Là encore, des projets pour susciter la mutualisation de ressources, des espaces de travail et une « usine d'assemblage » de ressources brutes en chantier que l'on a hâte de découvrir.

Les atouts du CNED

Servant Chaillot, CNED

Servant Chaillot était à la Cantine pour rappeler les atouts du CNED, acteur historique de l'enseignement à distance français. Marqué bien sûr par sa culture de l'imprimé, le CNED est en voie de numérisation accélérée, autour de deux projets phares : Académie en ligne et Atout CNED.

Le premier est le résultat de la libération de la totalité des cours du CNED, du CP à la Terminale. Le second est un site d'accompagnement scolaire personnalisé, payant et visant le même public. Dans l'assistance, on entend à ce moment le cri du cœur de l'une des participantes, une maman, qui se souvient combien l'académie en ligne lui a été récemment utile...

Des projets d'avenir également du côté du CNED : réécriture des cours, outillage des professeurs qui accompagnent les élèves à distance, adaptation au format « « terminaux mobiles », avec cependant une interrogation : le Smart Phone est-il vraiment un bon support d'apprentissage ?

Le SDET nouveau

Marie Deroide n'est pas venu que pour cela mais elle commence avec cette annonce: l'appel à commentaires sur le projet de version 4 du SDET est prolongé jusqu'au 25 juin.

Marie Deroide, ministère de l'éducation nationale

Parmi tous les documents qui composent le SDET, on néglige parfois le glossaire et on a tort nous dit Marie. Celui du SDET a été révisé à l'occasion de la version 4 et a permis de clairement distinguer ces trois notions :

  • L'ENT, c'est ce que l'usager voit, le service qu'il utilise,
  • La Solution ENT, c'est le logiciel, le socle, les modules applicatifs (OPEN-ENT est une solution ENT),
  • Le Projet ENT, c'est l'ensemble des dispositifs qui permettent à l'usage de se réaliser (Lilie est un projet ENT).

Public Cantine 2

Les travaux récents de l'équipe du ministère qui élabore le SDET portent sur l'annuaire fédérateur et sur la sécurisation des échanges de données. La CNIL a récemment manifesté ses craintes relativement aux échanges de données entre l'ENT et les services tiers.

Cette observation fournit l'occasion à Pascal Dupont qui pilote le projet ENT pour la région Bourgogne de rappeler que les éditeurs de solution de vie scolaire ne sont pas astreints aux mêmes obligations que les éditeurs d'ENT, ce qui est à la fois injuste et choquant.

ONE = premier degré

ONE est le nom proposé pour le projet d'ENT du premier degré initié par la société  Web Services pour l'éducation et soumis dans un mode collaboratif à la gouvernance. Cindy Ogiez en assure la présentation (rapide, il se fait tard...) et rappelle les spécificités que l'ENT doit prendre en considération : l'ergonomie et le graphisme bien entendu, mais aussi le périmètre fonctionnel de la solution ainsi que la prise en compte d'une nécessaire continuité entre l'école et le collège.

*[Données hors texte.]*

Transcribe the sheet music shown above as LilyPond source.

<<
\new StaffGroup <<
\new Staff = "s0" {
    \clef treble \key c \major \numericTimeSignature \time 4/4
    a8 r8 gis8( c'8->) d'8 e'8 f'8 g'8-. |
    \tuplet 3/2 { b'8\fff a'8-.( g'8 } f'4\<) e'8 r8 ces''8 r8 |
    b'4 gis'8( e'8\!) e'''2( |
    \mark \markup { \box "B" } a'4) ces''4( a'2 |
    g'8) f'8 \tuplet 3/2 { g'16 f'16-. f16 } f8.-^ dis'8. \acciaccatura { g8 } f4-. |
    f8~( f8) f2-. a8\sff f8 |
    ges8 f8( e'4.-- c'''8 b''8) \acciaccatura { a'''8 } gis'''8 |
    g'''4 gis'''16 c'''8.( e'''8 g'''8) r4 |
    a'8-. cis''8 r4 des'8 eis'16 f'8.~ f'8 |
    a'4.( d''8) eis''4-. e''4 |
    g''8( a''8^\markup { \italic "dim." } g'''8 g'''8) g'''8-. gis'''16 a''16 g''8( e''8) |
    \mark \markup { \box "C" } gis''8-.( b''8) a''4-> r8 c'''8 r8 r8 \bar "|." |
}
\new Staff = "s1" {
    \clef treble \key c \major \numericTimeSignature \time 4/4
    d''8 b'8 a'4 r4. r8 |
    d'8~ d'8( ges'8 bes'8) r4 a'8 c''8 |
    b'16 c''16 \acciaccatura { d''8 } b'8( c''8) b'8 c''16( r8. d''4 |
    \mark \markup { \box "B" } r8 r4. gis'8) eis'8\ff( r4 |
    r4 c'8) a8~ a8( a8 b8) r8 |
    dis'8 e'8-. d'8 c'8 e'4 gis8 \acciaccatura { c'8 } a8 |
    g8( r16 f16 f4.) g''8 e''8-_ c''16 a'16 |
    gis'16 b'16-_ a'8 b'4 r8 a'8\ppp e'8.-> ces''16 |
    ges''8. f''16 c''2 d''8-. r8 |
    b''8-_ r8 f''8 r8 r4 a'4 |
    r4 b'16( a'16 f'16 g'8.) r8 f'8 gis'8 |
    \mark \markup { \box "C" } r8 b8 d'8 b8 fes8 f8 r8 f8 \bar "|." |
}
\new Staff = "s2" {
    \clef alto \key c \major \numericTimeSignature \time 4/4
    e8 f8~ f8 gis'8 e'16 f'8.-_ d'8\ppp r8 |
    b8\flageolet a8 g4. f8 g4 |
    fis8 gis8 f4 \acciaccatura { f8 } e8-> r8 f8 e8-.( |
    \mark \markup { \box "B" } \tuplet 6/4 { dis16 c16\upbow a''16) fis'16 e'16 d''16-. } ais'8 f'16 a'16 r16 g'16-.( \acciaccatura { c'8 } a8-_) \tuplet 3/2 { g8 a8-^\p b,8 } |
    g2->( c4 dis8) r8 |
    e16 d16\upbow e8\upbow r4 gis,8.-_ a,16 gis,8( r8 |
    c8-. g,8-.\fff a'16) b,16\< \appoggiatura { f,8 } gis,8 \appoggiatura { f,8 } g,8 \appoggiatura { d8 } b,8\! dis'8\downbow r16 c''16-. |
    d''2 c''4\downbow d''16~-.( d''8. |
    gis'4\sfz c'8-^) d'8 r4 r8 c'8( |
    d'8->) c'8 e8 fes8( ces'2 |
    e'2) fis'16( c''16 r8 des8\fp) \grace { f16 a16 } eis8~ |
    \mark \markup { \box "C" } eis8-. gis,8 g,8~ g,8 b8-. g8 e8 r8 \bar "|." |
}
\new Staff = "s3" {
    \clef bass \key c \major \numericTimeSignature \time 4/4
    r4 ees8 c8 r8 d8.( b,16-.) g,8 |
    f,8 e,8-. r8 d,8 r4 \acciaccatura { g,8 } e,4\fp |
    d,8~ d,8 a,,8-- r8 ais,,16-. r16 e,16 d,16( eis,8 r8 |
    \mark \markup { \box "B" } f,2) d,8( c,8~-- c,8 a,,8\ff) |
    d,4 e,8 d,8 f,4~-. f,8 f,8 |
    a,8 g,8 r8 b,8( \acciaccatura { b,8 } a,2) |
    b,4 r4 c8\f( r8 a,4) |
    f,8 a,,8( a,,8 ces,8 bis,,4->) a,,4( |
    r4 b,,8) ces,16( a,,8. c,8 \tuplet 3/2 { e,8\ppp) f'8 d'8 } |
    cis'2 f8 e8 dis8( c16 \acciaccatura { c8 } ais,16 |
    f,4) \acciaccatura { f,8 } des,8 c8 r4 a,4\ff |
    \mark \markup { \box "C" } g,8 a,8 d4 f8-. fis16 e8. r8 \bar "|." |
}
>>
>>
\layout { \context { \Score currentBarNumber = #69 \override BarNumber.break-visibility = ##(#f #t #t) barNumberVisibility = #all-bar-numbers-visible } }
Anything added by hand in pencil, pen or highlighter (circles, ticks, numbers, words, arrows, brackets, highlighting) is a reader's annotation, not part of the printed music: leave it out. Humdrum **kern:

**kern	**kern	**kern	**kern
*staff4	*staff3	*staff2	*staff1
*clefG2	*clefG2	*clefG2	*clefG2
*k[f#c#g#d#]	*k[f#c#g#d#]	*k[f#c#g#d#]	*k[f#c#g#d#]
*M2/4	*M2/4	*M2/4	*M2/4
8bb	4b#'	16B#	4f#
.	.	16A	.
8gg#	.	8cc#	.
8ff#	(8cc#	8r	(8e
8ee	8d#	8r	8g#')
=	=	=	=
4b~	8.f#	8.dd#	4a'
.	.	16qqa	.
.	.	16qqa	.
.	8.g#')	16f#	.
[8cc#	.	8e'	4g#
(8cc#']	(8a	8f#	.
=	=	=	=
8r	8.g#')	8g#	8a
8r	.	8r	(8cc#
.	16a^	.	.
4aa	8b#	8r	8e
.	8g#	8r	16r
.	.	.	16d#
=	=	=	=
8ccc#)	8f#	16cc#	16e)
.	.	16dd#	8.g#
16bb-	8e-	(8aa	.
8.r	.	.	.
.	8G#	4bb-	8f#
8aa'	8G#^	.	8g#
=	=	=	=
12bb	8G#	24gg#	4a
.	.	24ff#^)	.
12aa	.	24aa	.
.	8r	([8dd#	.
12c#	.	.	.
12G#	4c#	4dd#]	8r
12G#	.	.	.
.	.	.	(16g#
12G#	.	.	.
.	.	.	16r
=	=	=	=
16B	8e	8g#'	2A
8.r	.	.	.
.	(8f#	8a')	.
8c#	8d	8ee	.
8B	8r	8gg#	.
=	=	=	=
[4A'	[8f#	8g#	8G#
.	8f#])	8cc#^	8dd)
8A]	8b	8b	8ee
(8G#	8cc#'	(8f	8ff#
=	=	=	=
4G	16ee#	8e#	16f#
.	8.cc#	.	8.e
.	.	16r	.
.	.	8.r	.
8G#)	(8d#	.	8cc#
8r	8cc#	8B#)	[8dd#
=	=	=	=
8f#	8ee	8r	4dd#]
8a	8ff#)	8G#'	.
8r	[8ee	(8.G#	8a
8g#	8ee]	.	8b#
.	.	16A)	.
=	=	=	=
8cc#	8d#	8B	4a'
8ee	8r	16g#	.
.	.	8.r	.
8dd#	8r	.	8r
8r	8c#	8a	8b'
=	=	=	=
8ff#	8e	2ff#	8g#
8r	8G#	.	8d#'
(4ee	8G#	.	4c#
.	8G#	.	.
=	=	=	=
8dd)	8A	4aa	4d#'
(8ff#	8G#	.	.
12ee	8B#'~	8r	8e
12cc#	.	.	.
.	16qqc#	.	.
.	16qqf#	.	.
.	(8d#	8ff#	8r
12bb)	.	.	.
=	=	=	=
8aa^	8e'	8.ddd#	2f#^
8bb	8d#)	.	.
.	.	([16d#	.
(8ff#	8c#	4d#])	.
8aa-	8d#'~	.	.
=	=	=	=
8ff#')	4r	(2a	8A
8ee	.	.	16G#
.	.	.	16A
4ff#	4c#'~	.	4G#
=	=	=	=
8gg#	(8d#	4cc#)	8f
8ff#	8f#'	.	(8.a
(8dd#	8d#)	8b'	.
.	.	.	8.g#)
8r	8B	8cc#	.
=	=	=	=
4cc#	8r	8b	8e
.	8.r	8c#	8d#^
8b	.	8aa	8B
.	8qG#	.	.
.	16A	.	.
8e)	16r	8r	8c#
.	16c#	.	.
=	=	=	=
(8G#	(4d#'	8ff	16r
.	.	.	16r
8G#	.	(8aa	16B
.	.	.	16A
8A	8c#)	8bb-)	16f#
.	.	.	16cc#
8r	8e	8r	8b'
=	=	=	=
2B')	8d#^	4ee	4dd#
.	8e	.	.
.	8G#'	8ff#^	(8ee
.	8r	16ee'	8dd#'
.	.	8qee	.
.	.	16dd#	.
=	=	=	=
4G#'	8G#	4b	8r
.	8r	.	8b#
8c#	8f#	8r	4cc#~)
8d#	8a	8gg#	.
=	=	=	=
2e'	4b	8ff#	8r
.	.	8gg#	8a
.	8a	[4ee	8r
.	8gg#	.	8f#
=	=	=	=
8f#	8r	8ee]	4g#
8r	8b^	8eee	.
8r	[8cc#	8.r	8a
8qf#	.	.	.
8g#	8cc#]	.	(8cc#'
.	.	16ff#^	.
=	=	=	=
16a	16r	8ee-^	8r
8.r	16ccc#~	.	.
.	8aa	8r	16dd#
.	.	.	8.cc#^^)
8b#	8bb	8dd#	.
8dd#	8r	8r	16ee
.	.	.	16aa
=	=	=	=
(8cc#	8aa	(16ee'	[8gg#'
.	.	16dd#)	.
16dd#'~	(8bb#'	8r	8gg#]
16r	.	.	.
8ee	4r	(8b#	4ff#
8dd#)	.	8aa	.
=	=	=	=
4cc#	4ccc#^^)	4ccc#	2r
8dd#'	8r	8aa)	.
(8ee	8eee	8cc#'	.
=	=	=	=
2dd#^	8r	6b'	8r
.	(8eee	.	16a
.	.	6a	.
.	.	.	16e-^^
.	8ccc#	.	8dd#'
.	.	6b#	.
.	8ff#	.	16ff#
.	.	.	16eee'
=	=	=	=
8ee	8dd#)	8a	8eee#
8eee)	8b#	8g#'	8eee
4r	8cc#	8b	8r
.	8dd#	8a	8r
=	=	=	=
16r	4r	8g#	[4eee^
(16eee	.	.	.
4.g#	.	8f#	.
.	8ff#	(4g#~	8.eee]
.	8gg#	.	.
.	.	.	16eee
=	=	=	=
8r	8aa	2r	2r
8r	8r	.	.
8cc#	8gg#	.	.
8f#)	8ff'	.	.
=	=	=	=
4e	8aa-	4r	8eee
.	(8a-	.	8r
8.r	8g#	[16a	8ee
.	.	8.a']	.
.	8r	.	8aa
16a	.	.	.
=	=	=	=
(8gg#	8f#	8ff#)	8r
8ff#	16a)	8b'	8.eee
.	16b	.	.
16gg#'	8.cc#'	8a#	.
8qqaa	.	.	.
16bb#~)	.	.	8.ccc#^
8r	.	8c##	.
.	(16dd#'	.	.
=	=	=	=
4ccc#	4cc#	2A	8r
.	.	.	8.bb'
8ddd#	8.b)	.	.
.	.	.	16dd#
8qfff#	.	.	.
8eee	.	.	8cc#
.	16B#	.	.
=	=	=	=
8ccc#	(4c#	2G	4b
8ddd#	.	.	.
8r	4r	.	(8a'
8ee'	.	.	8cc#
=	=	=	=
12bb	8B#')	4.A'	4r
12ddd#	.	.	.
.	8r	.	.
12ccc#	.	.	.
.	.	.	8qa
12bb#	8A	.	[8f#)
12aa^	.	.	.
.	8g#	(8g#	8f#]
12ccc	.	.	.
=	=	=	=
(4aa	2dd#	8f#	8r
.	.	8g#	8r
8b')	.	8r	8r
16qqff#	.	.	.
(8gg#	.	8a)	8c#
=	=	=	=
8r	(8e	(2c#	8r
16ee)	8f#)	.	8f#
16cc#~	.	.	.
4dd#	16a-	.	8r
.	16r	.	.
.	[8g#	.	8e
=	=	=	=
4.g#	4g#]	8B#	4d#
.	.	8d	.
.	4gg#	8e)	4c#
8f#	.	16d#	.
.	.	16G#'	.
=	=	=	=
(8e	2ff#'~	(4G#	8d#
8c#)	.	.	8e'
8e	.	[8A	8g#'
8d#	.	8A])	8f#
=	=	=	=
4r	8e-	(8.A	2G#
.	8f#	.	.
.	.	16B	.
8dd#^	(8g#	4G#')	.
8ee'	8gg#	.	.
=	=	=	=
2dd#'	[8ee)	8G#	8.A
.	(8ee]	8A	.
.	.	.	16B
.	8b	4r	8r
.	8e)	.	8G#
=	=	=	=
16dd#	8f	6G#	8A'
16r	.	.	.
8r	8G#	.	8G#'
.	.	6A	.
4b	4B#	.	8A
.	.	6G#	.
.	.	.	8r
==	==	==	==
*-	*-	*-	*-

Cindy Ogier, Web Services pour l'éducation

Un nouvel élan (vers le buffet dans un premier temps...)

Comme il se fait alors vraiment tard, la conclusion de cette riche réunion est faite rapidement par Jean Bravin qui rappelle que le développement des usages reste l'objectif pour les collectivités : « nous finançons les projets, nous souhaitons donc que les services offerts soient utilisés. » 

« Nous attendons un partenariat plus riche avec l'Etat. Cet après-midi, nous travaillons entre collectivités. Bientôt, je l'espère, nous le ferons avec des représentants de l'Etat ».

Mais comme il ne fait aucun doute que la qualité de la coopération entre l'Etat et les collectivités est en voie d'amélioration, Martine May-Gordard peut conclure cette matinée sur une note optimiste.